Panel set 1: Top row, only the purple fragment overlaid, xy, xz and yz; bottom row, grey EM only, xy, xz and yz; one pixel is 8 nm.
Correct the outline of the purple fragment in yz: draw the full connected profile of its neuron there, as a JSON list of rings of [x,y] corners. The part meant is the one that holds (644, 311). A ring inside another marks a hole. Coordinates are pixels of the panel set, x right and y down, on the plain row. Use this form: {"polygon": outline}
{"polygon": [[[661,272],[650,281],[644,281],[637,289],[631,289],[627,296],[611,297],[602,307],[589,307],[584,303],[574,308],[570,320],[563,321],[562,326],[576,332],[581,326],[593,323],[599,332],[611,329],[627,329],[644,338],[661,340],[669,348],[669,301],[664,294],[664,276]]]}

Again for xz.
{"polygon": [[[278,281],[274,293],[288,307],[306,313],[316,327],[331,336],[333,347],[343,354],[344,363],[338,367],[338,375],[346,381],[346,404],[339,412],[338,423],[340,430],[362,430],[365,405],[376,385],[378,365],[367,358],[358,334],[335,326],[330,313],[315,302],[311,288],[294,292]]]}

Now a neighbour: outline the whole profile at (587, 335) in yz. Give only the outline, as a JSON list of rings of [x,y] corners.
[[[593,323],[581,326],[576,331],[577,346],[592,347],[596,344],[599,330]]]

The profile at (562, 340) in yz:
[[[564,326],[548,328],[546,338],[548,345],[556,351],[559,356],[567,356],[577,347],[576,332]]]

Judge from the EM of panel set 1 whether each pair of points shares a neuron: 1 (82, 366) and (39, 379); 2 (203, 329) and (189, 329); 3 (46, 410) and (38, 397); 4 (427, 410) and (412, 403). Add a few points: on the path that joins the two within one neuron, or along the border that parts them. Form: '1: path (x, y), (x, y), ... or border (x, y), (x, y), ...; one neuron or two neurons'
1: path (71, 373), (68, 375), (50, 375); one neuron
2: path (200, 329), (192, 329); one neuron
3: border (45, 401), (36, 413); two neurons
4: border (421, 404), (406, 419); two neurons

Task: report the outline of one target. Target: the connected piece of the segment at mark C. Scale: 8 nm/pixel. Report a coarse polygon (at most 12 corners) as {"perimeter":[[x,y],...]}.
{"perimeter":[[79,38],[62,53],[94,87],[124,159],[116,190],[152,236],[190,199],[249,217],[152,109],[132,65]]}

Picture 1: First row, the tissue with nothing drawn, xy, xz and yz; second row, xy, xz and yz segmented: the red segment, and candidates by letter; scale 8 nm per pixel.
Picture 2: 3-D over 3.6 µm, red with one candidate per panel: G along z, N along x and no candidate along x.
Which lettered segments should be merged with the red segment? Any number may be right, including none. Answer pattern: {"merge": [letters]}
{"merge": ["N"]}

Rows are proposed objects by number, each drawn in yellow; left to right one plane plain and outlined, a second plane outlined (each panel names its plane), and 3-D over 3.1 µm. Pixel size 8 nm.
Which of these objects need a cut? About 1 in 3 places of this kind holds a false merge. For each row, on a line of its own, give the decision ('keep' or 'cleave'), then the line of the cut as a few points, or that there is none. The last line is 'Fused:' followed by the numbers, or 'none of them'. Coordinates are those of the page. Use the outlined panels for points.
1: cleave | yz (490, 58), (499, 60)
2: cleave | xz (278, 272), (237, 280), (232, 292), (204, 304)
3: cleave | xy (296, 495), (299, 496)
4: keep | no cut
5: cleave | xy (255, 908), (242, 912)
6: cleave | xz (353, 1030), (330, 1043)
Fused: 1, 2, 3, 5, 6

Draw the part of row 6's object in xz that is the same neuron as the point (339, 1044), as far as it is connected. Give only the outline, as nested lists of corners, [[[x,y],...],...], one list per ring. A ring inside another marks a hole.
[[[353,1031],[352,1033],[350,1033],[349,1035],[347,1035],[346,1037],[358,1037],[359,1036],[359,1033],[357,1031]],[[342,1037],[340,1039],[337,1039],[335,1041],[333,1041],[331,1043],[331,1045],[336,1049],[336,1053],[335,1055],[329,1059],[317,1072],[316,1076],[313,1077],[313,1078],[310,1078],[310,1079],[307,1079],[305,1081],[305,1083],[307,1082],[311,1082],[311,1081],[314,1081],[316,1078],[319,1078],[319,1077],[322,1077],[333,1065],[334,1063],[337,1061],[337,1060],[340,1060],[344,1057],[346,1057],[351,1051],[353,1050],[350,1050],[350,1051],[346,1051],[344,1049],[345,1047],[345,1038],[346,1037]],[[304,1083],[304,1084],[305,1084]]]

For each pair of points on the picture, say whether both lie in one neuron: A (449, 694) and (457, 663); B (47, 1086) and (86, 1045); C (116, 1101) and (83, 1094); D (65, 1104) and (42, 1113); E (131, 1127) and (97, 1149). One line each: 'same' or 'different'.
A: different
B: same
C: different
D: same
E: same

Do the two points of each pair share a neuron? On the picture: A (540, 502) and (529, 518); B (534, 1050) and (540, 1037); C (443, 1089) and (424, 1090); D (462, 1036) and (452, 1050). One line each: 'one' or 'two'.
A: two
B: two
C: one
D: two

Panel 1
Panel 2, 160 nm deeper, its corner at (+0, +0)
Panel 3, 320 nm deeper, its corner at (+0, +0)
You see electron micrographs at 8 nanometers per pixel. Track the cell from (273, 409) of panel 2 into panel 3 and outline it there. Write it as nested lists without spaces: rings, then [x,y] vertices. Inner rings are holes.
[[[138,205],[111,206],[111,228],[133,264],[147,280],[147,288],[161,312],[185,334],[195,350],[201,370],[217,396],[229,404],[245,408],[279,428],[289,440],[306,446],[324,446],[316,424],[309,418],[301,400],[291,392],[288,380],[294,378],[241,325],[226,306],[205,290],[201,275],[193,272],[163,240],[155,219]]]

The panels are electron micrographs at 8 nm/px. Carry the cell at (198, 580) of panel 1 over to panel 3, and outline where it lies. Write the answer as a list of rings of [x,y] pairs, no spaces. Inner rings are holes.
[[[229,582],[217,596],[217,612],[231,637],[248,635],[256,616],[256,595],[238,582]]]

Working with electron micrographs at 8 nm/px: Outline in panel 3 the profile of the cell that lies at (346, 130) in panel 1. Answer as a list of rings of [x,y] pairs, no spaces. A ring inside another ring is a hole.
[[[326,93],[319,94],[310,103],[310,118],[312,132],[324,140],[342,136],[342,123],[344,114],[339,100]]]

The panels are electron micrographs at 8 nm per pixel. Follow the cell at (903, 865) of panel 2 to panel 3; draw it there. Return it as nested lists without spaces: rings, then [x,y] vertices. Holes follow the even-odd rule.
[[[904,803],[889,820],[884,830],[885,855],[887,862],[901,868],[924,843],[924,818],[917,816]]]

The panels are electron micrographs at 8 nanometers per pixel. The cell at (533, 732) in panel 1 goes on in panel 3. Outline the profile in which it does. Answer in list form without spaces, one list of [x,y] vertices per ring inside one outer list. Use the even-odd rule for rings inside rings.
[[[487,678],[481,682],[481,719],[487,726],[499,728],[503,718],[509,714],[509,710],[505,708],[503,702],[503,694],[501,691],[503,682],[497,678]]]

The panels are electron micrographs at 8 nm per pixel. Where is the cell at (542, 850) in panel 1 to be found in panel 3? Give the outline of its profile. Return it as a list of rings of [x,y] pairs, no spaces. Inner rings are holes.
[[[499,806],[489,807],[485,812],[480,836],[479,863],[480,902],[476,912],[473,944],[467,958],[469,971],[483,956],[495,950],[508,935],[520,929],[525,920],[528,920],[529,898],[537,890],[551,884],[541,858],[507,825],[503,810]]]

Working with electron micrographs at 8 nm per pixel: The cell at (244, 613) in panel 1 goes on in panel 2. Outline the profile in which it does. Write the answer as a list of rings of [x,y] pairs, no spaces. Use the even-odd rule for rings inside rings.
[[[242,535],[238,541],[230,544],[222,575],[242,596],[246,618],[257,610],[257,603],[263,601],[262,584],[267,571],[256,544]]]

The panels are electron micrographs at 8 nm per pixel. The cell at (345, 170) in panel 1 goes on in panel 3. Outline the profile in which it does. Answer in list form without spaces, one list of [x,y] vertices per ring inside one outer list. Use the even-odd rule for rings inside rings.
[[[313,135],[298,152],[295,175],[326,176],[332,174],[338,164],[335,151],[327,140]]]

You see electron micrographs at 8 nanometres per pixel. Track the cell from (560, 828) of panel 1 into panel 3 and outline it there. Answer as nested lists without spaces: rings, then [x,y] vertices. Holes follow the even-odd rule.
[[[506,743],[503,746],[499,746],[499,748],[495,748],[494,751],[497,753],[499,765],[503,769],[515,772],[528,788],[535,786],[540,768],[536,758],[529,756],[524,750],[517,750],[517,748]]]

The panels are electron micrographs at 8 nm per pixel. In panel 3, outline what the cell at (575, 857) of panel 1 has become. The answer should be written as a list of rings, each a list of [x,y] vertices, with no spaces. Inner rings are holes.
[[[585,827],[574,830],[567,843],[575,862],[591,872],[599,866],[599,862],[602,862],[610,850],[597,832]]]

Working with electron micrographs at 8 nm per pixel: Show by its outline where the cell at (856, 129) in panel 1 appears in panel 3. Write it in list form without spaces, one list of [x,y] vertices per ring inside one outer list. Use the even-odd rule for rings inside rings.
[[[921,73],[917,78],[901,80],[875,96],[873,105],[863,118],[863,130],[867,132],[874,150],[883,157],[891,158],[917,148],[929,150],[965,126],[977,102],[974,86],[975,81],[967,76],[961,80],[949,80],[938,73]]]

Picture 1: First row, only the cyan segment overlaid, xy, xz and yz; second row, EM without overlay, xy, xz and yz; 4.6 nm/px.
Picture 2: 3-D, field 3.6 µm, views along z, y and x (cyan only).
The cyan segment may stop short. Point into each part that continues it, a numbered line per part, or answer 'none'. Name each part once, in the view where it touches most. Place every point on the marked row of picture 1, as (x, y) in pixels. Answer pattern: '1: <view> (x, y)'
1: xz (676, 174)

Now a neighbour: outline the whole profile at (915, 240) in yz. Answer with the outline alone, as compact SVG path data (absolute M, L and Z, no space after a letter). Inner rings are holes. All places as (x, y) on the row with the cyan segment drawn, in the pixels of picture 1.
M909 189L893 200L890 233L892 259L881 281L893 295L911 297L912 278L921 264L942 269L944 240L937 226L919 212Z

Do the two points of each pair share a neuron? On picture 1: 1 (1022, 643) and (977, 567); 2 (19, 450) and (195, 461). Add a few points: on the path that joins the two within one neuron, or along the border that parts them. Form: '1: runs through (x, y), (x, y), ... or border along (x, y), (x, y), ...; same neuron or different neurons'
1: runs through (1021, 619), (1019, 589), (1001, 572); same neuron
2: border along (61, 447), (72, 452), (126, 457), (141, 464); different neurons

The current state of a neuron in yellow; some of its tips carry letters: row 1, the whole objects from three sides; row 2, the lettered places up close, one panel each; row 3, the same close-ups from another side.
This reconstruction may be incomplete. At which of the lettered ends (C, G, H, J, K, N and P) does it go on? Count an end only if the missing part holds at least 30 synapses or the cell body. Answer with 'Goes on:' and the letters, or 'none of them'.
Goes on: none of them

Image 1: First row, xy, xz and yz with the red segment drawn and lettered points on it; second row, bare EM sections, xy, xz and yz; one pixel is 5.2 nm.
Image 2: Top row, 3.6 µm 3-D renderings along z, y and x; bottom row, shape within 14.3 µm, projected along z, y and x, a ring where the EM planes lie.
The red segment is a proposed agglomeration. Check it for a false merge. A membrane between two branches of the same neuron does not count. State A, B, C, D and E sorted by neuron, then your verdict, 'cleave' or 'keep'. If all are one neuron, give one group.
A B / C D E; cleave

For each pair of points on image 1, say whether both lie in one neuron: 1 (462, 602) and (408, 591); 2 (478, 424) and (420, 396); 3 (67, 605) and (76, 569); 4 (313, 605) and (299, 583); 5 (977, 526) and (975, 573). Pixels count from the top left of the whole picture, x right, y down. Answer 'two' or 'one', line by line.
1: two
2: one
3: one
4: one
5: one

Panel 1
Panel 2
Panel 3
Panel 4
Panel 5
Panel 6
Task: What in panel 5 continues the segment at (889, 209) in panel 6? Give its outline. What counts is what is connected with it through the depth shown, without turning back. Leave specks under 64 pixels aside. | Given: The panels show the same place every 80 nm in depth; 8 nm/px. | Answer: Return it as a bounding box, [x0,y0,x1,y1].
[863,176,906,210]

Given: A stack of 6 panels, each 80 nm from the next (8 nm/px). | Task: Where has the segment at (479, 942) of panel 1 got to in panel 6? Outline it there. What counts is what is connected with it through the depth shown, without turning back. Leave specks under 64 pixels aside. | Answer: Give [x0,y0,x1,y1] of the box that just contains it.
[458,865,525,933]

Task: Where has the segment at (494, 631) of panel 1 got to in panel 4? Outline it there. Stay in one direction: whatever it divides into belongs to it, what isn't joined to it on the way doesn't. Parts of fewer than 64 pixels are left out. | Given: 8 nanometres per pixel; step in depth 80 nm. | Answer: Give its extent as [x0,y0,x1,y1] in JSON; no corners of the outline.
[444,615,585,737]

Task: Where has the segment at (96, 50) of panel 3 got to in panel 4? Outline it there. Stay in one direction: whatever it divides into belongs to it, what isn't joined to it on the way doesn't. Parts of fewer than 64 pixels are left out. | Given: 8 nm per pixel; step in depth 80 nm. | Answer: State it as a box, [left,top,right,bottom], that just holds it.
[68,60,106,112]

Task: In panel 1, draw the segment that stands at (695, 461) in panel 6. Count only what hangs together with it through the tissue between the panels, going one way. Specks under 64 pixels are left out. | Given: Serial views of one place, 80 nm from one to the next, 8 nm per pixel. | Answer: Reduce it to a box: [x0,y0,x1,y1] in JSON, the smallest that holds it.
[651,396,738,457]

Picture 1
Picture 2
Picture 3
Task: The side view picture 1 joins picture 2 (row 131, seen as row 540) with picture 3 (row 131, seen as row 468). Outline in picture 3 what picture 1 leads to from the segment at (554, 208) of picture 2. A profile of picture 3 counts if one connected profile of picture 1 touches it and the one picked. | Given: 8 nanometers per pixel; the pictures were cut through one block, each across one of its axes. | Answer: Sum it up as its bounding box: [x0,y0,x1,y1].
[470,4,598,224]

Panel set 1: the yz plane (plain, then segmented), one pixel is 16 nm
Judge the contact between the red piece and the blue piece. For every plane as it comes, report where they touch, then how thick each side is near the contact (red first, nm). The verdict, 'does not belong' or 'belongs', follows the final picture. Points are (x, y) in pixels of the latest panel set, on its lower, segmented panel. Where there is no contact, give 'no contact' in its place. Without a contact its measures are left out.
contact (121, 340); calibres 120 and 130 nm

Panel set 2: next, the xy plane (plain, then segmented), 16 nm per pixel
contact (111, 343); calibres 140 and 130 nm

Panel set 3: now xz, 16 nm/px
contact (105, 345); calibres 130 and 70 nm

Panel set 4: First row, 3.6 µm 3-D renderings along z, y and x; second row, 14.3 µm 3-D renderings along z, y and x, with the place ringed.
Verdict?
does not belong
=-=-=
> **Work to be completed**
Beginning at the line with "Task: In panel" and ending at the line with "Panel set 1: the", reproduce each line of the data above exactly, and add no other lines.

> **Solved exercise**
Task: In panel 1, draw the segment that stands at (695, 461) in panel 6. Count only what hangs together with it through the tissue between the panels, going one way. Specks under 64 pixels are left out. | Given: Serial views of one place, 80 nm from one to the next, 8 nm per pixel. | Answer: Reduce it to a box: [x0,y0,x1,y1] in JSON, the smallest that holds it.
[651,396,738,457]

Picture 1
Picture 2
Picture 3
Task: The side view picture 1 joins picture 2 (row 131, seen as row 540) with picture 3 (row 131, seen as row 468). Outline in picture 3 what picture 1 leads to from the segment at (554, 208) of picture 2. A profile of picture 3 counts if one connected profile of picture 1 touches it and the one picked. | Given: 8 nanometers per pixel; the pictures were cut through one block, each across one of its axes. | Answer: Sum it up as its bounding box: [x0,y0,x1,y1].
[470,4,598,224]

Panel set 1: the yz plane (plain, then segmented), one pixel is 16 nm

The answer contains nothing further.